Well—yes. To quote Maile Meloy: Both ways is the only way I want it.
I think our energy can go in all these directions, provided we're reflective enough. I've already affirmed the inherent value in playful experimentation. But the bigger challenge is to make extensive machinery that is truly extensive, truly outward in its posture. I think design matters crucially to these questions, because design for disability has the opportunity to critique the weakness of all personal technologies: its tendency to hermetically seal its user from engaging, interdependently, on the public street.
[Attention to this image via Greg Smith at Serial Consign.]

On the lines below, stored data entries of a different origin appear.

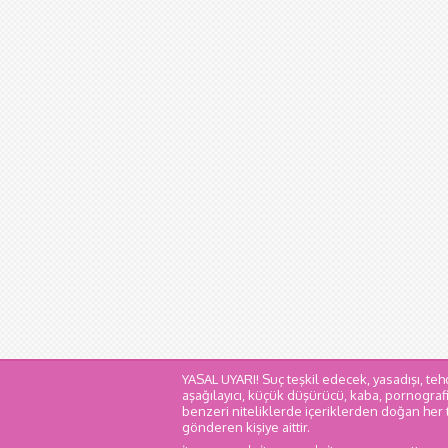
YASAL UYARI! Suç teşkil edecek, yasadışı, tehd
aşağılayıcı, küçük düşürücü, kaba, pornografik,
benzeri niteliklerde içeriklerden doğan her tü
gönderen kişiye aittir.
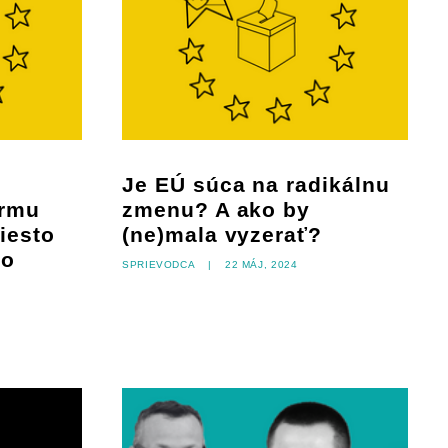
Je EÚ súca na radikálnu
ormu
zmenu? A ako by
iesto
(ne)mala vyzerať?
ho
Sprievodca
|
22 máj, 2024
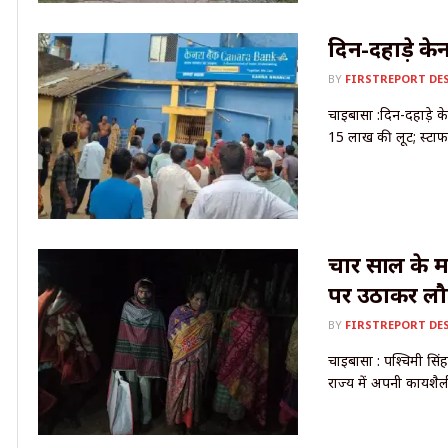
दिन-दहाड़े केन
BY
FIRSTREPORT DE
चाईबासा :दिन-दहाड़े के
15 लाख की लूट; स्टाफ
चार साल के म
पर उठाकर लौट
BY
FIRSTREPORT DE
चाईबासा : पश्चिमी सिंहभ
राज्य में अपनी कार्यश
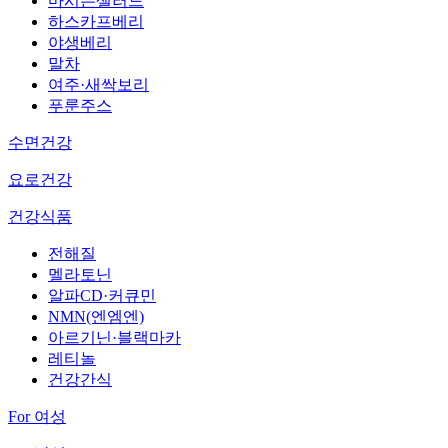
마시는샐러드
하스카프베리
야생베리
말차
여주·새싹보리
푸룬주스
수면건강
요로건강
건강식품
전해질
멜라토닌
알파CD·커큐민
NMN(엔엠엔)
아르기닌·블랙마카
레티놀
건강간식
For 여성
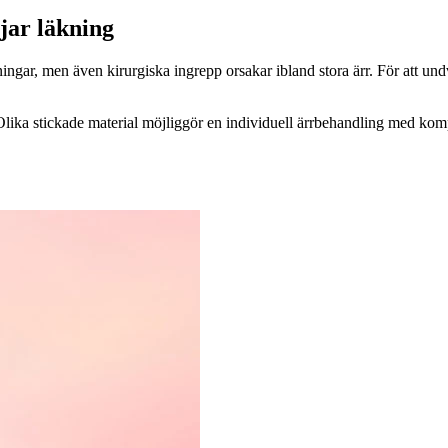
jar läkning
ngar, men även kirurgiska ingrepp orsakar ibland stora ärr. För att und
a stickade material möjliggör en individuell ärrbehandling med kompre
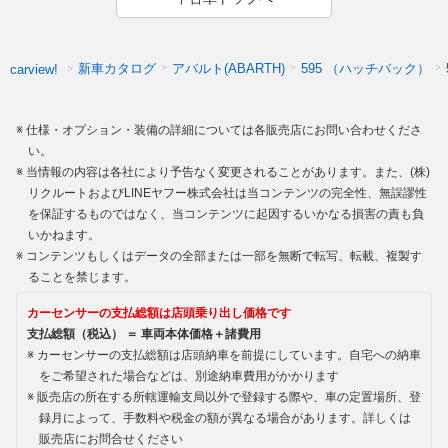
新車カタログ
アバルト(ABARTH)
595 （ハッチバック）
carview!
仕様・オプション・装備の詳細については各販売店にお問い合わせくださ
い。
当情報の内容は各社により予告なく変更されることがあります。また、(株)
リクルートおよびLINEヤフー株式会社は当コンテンツの完全性、無誤謬性
を保証するものではなく、当コンテンツに起因するいかなる損害の責も負
いかねます。
コンテンツもしくはデータの全部または一部を無断で転写、転載、複製す
ることを禁じます。
カーセンサーの支払総額は店頭乗り出し価格です
支払総額（税込） ＝ 車両本体価格＋諸費用
カーセンサーの支払総額は店頭納車を前提にしています。自宅への納車
をご希望された場合などは、別途納車費用がかかります
販売店の所在する所轄運輸支局以外で登録する際や、車の定置場所、登
録月によって、手数料や税金の額が異なる場合があります。詳しくは
販売店にお問合せください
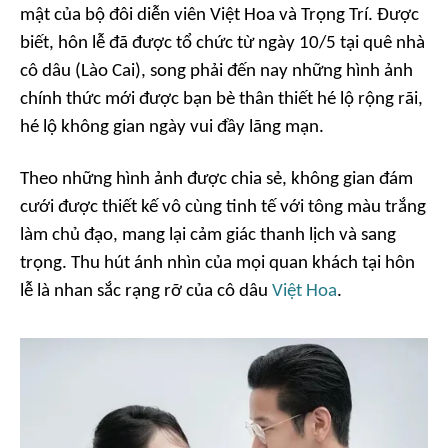
mật của bộ đôi diễn viên Việt Hoa và Trọng Trí. Được
biết, hôn lễ đã được tổ chức từ ngày 10/5 tại quê nhà
cô dâu (Lào Cai), song phải đến nay những hình ảnh
chính thức mới được bạn bè thân thiết hé lộ rộng rãi,
hé lộ không gian ngày vui đầy lãng mạn.
Theo những hình ảnh được chia sẻ, không gian đám
cưới được thiết kế vô cùng tinh tế với tông màu trắng
làm chủ đạo, mang lại cảm giác thanh lịch và sang
trọng. Thu hút ánh nhìn của mọi quan khách tại hôn
lễ là nhan sắc rạng rỡ của cô dâu
Việt Hoa
.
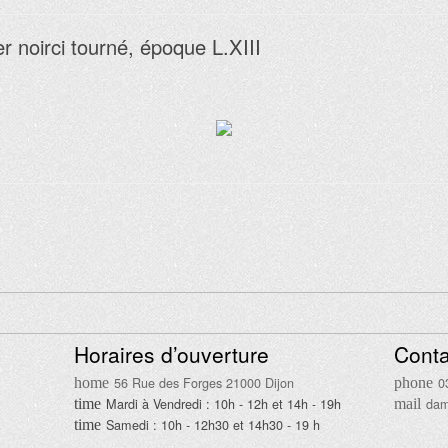
er noirci tourné, époque L.XIII
Horaires d’ouverture
Conta
56 Rue des Forges 21000 Dijon
0
Mardi à Vendredi : 10h - 12h et 14h - 19h
dam
Samedi : 10h - 12h30 et 14h30 - 19 h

To put it another way: That ever-fancier leg—and I'm a fan of those legs!—gives much-needed independence to amputees who use them. This is enormous and worth celebrating. But blithely claiming the "end of disability" with those gadgets alone doesn't really help us figure out how to live with dependence, and dependents, in our greater cultural ecology. In our normative on-the-street experience, we have to keep creating a culture that can tolerate and dignify needs, that can keep affording accommodations. These are subtler moves.
And living with dependence may not really be about objects—or about shiny new objects, anyway. Next, I'll explore ideas in urbanism and architecture, and I'll draw some connections to what adaptive technologies, and adaptive practices, can add to the future of the built environment.